The data should be printed again, exactly.

*** Opening Data for processing ***

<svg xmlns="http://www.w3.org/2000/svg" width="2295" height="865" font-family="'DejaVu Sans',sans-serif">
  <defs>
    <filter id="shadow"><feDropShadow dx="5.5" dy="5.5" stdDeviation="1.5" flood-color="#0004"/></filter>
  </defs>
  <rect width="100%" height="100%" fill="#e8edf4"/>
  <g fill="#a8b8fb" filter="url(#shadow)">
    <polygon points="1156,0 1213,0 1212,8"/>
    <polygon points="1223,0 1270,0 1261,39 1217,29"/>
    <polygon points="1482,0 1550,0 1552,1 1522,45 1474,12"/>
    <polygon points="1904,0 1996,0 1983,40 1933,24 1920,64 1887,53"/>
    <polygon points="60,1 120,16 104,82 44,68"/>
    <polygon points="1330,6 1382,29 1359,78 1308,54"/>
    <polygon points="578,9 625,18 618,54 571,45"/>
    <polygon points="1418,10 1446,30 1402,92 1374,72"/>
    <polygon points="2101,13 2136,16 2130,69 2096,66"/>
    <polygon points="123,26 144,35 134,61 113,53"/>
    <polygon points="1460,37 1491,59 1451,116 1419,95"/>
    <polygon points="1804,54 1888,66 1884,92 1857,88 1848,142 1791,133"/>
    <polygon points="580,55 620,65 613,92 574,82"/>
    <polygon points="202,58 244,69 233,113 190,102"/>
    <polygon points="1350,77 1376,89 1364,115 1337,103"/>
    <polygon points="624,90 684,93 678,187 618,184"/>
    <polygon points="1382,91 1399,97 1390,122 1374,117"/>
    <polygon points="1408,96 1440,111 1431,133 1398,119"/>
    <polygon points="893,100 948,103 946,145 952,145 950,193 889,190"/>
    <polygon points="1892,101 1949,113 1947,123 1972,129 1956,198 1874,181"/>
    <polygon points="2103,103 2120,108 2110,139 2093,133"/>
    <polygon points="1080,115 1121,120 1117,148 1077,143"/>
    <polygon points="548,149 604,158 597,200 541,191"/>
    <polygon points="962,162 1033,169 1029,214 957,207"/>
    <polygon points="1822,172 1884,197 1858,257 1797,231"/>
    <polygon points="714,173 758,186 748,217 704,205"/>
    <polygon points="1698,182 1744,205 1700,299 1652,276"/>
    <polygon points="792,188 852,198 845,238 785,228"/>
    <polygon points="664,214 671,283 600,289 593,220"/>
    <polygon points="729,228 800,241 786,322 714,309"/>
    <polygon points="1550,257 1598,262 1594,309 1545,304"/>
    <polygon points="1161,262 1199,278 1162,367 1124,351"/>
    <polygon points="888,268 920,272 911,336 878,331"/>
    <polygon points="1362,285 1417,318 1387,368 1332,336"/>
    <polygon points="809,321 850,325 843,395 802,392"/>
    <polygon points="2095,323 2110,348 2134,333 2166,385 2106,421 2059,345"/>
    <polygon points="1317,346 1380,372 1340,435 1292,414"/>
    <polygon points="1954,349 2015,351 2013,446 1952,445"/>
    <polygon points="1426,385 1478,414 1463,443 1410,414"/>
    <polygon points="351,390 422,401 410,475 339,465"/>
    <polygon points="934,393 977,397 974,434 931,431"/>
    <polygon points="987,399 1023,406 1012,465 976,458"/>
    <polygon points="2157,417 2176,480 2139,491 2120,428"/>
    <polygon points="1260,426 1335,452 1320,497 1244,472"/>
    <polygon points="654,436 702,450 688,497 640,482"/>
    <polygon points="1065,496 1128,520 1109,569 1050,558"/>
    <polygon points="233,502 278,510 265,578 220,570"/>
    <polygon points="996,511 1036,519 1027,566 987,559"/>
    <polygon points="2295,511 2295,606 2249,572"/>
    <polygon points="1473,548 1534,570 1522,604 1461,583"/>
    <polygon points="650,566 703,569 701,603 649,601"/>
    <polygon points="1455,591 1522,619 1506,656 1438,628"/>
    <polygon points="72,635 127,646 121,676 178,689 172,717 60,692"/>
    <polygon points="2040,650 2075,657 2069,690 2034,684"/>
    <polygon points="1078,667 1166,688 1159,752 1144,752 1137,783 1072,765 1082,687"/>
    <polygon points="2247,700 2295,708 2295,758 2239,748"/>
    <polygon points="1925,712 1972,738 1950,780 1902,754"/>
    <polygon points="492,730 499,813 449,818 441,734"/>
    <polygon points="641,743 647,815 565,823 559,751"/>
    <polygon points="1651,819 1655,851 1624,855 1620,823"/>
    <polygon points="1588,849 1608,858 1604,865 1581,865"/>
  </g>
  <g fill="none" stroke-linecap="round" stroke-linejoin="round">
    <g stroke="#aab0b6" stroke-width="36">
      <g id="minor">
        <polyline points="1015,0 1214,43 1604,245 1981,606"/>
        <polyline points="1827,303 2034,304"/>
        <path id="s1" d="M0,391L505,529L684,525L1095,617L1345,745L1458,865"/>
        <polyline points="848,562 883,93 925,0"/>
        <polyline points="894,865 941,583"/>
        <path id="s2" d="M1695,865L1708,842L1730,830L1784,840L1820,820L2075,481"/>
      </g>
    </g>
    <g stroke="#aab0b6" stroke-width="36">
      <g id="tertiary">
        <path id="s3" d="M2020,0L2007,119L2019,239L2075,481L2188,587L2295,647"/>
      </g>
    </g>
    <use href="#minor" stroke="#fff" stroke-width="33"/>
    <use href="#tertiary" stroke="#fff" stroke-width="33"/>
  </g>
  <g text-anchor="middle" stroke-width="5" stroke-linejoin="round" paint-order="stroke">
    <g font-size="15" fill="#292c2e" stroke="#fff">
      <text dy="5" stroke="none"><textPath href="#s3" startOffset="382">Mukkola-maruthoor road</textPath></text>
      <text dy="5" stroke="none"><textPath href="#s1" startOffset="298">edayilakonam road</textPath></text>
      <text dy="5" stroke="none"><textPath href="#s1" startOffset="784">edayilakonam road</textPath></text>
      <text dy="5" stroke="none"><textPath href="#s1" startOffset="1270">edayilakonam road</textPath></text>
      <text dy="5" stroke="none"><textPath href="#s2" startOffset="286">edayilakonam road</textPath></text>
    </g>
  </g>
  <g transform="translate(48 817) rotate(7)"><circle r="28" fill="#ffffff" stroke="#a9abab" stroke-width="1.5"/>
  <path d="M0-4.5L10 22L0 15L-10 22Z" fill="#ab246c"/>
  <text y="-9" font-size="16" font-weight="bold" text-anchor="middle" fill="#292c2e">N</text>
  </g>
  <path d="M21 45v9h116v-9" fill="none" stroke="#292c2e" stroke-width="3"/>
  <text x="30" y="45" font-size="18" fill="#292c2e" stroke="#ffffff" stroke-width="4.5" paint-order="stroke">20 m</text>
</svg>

*** Closing Data for processing ***

[Exercise output]
<svg xmlns="http://www.w3.org/2000/svg" width="2295" height="865" font-family="'DejaVu Sans',sans-serif">
  <defs>
    <filter id="shadow"><feDropShadow dx="5.5" dy="5.5" stdDeviation="1.5" flood-color="#0004"/></filter>
  </defs>
  <rect width="100%" height="100%" fill="#e8edf4"/>
  <g fill="#a8b8fb" filter="url(#shadow)">
    <polygon points="1156,0 1213,0 1212,8"/>
    <polygon points="1223,0 1270,0 1261,39 1217,29"/>
    <polygon points="1482,0 1550,0 1552,1 1522,45 1474,12"/>
    <polygon points="1904,0 1996,0 1983,40 1933,24 1920,64 1887,53"/>
    <polygon points="60,1 120,16 104,82 44,68"/>
    <polygon points="1330,6 1382,29 1359,78 1308,54"/>
    <polygon points="578,9 625,18 618,54 571,45"/>
    <polygon points="1418,10 1446,30 1402,92 1374,72"/>
    <polygon points="2101,13 2136,16 2130,69 2096,66"/>
    <polygon points="123,26 144,35 134,61 113,53"/>
    <polygon points="1460,37 1491,59 1451,116 1419,95"/>
    <polygon points="1804,54 1888,66 1884,92 1857,88 1848,142 1791,133"/>
    <polygon points="580,55 620,65 613,92 574,82"/>
    <polygon points="202,58 244,69 233,113 190,102"/>
    <polygon points="1350,77 1376,89 1364,115 1337,103"/>
    <polygon points="624,90 684,93 678,187 618,184"/>
    <polygon points="1382,91 1399,97 1390,122 1374,117"/>
    <polygon points="1408,96 1440,111 1431,133 1398,119"/>
    <polygon points="893,100 948,103 946,145 952,145 950,193 889,190"/>
    <polygon points="1892,101 1949,113 1947,123 1972,129 1956,198 1874,181"/>
    <polygon points="2103,103 2120,108 2110,139 2093,133"/>
    <polygon points="1080,115 1121,120 1117,148 1077,143"/>
    <polygon points="548,149 604,158 597,200 541,191"/>
    <polygon points="962,162 1033,169 1029,214 957,207"/>
    <polygon points="1822,172 1884,197 1858,257 1797,231"/>
    <polygon points="714,173 758,186 748,217 704,205"/>
    <polygon points="1698,182 1744,205 1700,299 1652,276"/>
    <polygon points="792,188 852,198 845,238 785,228"/>
    <polygon points="664,214 671,283 600,289 593,220"/>
    <polygon points="729,228 800,241 786,322 714,309"/>
    <polygon points="1550,257 1598,262 1594,309 1545,304"/>
    <polygon points="1161,262 1199,278 1162,367 1124,351"/>
    <polygon points="888,268 920,272 911,336 878,331"/>
    <polygon points="1362,285 1417,318 1387,368 1332,336"/>
    <polygon points="809,321 850,325 843,395 802,392"/>
    <polygon points="2095,323 2110,348 2134,333 2166,385 2106,421 2059,345"/>
    <polygon points="1317,346 1380,372 1340,435 1292,414"/>
    <polygon points="1954,349 2015,351 2013,446 1952,445"/>
    <polygon points="1426,385 1478,414 1463,443 1410,414"/>
    <polygon points="351,390 422,401 410,475 339,465"/>
    <polygon points="934,393 977,397 974,434 931,431"/>
    <polygon points="987,399 1023,406 1012,465 976,458"/>
    <polygon points="2157,417 2176,480 2139,491 2120,428"/>
    <polygon points="1260,426 1335,452 1320,497 1244,472"/>
    <polygon points="654,436 702,450 688,497 640,482"/>
    <polygon points="1065,496 1128,520 1109,569 1050,558"/>
    <polygon points="233,502 278,510 265,578 220,570"/>
    <polygon points="996,511 1036,519 1027,566 987,559"/>
    <polygon points="2295,511 2295,606 2249,572"/>
    <polygon points="1473,548 1534,570 1522,604 1461,583"/>
    <polygon points="650,566 703,569 701,603 649,601"/>
    <polygon points="1455,591 1522,619 1506,656 1438,628"/>
    <polygon points="72,635 127,646 121,676 178,689 172,717 60,692"/>
    <polygon points="2040,650 2075,657 2069,690 2034,684"/>
    <polygon points="1078,667 1166,688 1159,752 1144,752 1137,783 1072,765 1082,687"/>
    <polygon points="2247,700 2295,708 2295,758 2239,748"/>
    <polygon points="1925,712 1972,738 1950,780 1902,754"/>
    <polygon points="492,730 499,813 449,818 441,734"/>
    <polygon points="641,743 647,815 565,823 559,751"/>
    <polygon points="1651,819 1655,851 1624,855 1620,823"/>
    <polygon points="1588,849 1608,858 1604,865 1581,865"/>
  </g>
  <g fill="none" stroke-linecap="round" stroke-linejoin="round">
    <g stroke="#aab0b6" stroke-width="36">
      <g id="minor">
        <polyline points="1015,0 1214,43 1604,245 1981,606"/>
        <polyline points="1827,303 2034,304"/>
        <path id="s1" d="M0,391L505,529L684,525L1095,617L1345,745L1458,865"/>
        <polyline points="848,562 883,93 925,0"/>
        <polyline points="894,865 941,583"/>
        <path id="s2" d="M1695,865L1708,842L1730,830L1784,840L1820,820L2075,481"/>
      </g>
    </g>
    <g stroke="#aab0b6" stroke-width="36">
      <g id="tertiary">
        <path id="s3" d="M2020,0L2007,119L2019,239L2075,481L2188,587L2295,647"/>
      </g>
    </g>
    <use href="#minor" stroke="#fff" stroke-width="33"/>
    <use href="#tertiary" stroke="#fff" stroke-width="33"/>
  </g>
  <g text-anchor="middle" stroke-width="5" stroke-linejoin="round" paint-order="stroke">
    <g font-size="15" fill="#292c2e" stroke="#fff">
      <text dy="5" stroke="none"><textPath href="#s3" startOffset="382">Mukkola-maruthoor road</textPath></text>
      <text dy="5" stroke="none"><textPath href="#s1" startOffset="298">edayilakonam road</textPath></text>
      <text dy="5" stroke="none"><textPath href="#s1" startOffset="784">edayilakonam road</textPath></text>
      <text dy="5" stroke="none"><textPath href="#s1" startOffset="1270">edayilakonam road</textPath></text>
      <text dy="5" stroke="none"><textPath href="#s2" startOffset="286">edayilakonam road</textPath></text>
    </g>
  </g>
  <g transform="translate(48 817) rotate(7)"><circle r="28" fill="#ffffff" stroke="#a9abab" stroke-width="1.5"/>
  <path d="M0-4.5L10 22L0 15L-10 22Z" fill="#ab246c"/>
  <text y="-9" font-size="16" font-weight="bold" text-anchor="middle" fill="#292c2e">N</text>
  </g>
  <path d="M21 45v9h116v-9" fill="none" stroke="#292c2e" stroke-width="3"/>
  <text x="30" y="45" font-size="18" fill="#292c2e" stroke="#ffffff" stroke-width="4.5" paint-order="stroke">20 m</text>
</svg>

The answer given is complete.